The past year has from many causes been one of unusual expense. The price of Provisions may be reckoned, at least, at one half more than the average previous years.

The large number of Schools arising in all parts of England has caused a great demand for Schoolmasters and Bailiffs. This I have been anxious to supply as far as I could, and have had a considerable number of men training in the School to act as Masters or Bailiffs elsewhere, amounting to an average of three extra masters throughout the year. I am happy to add that, besides many masters of other Schools who have spent from a few days to a fortnight here, and many who have come for a short time and given it up, six men trained here have gone to other Schools, five of whom have hitherto given satisfaction.
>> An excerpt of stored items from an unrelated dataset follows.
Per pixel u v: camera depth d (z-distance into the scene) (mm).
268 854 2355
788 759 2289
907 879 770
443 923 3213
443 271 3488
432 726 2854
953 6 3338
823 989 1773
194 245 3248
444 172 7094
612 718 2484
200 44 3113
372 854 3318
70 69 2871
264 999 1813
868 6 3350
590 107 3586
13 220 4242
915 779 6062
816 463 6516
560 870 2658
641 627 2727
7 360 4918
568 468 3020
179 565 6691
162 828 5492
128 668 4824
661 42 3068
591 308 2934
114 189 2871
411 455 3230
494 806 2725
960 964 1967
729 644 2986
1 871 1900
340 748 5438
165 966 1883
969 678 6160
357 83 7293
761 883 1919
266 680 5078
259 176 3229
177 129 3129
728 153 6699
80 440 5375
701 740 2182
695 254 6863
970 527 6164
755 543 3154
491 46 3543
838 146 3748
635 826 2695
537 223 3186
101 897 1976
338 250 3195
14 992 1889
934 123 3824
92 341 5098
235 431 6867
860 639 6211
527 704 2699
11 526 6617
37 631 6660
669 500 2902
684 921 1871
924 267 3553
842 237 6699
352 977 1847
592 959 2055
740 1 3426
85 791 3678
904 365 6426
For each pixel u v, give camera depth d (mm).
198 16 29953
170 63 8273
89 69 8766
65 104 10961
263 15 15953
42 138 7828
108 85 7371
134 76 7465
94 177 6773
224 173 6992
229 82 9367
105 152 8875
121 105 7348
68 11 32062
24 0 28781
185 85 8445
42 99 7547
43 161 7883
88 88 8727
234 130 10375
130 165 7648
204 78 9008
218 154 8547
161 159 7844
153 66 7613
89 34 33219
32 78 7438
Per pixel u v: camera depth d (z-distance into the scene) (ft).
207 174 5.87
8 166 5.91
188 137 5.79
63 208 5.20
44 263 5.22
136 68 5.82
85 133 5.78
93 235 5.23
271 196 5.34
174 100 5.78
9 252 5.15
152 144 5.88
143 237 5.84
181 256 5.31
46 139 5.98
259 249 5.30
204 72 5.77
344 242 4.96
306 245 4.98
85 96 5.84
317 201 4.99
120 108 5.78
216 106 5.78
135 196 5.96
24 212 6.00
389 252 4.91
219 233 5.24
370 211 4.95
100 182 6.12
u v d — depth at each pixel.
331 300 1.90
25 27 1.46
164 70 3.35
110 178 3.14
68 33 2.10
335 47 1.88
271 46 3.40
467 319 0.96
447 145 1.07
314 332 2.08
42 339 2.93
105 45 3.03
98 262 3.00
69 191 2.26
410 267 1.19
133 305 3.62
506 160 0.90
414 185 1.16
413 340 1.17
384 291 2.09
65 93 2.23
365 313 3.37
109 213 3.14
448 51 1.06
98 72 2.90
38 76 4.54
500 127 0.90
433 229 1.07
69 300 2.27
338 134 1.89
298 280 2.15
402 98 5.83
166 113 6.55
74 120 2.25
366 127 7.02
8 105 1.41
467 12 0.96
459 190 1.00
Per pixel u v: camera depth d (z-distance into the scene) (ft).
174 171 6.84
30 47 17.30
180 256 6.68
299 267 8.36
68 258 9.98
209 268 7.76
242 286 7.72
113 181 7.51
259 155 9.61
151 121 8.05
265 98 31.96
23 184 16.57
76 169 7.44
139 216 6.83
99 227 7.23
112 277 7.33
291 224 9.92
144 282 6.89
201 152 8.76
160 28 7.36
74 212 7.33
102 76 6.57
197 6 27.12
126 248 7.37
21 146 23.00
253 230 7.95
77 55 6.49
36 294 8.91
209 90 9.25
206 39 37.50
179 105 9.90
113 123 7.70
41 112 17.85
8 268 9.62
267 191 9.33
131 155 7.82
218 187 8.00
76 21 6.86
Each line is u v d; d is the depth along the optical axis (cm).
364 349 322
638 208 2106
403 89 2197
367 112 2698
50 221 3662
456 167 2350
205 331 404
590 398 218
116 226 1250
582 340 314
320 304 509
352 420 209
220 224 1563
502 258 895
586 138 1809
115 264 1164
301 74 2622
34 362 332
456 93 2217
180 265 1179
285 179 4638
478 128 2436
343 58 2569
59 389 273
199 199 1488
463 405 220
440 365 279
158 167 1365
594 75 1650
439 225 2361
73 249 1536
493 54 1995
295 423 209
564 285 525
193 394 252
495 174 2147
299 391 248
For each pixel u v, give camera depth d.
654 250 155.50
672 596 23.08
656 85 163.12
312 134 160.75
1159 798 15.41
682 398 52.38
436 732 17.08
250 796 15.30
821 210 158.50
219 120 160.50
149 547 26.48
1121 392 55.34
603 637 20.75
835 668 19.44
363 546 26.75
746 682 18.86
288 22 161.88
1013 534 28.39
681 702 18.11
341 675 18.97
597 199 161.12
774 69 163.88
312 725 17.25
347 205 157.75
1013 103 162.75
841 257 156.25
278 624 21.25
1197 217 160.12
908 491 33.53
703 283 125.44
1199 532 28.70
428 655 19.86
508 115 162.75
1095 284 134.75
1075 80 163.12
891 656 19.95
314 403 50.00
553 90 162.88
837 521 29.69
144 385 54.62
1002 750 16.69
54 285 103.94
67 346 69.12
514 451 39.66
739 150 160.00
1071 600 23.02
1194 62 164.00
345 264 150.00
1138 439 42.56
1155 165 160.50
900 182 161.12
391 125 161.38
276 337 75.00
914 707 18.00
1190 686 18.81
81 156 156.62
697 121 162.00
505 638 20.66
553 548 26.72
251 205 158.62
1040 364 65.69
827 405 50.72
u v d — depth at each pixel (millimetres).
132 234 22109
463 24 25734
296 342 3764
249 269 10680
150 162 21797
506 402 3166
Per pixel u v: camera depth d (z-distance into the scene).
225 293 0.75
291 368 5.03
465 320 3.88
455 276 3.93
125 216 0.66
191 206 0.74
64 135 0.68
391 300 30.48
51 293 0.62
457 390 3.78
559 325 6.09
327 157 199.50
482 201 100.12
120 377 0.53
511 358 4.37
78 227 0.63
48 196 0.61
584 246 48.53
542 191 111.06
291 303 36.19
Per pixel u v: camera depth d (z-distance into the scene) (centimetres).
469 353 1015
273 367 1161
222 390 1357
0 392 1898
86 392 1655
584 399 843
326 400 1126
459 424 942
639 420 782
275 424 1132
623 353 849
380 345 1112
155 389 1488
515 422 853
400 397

The cost, however, of the (average) three masters' board can hardly be estimated at less than, say £20. each.

There have also been an average of about five boys unpaid for by Government, having been received unconvicted before the allowance for convicted boys was granted. These may be roughly estimated to have caused a deficit of £65.

The increase also of the value of Stock on the Farm (consequent on the increase of the number of boys and acres) from £298. 8s. 3. to £476. 10s. accounts for £178., making altogether £443. more than might be expected in ordinary years, which renders the less hopeless our deficiency of this year of £283.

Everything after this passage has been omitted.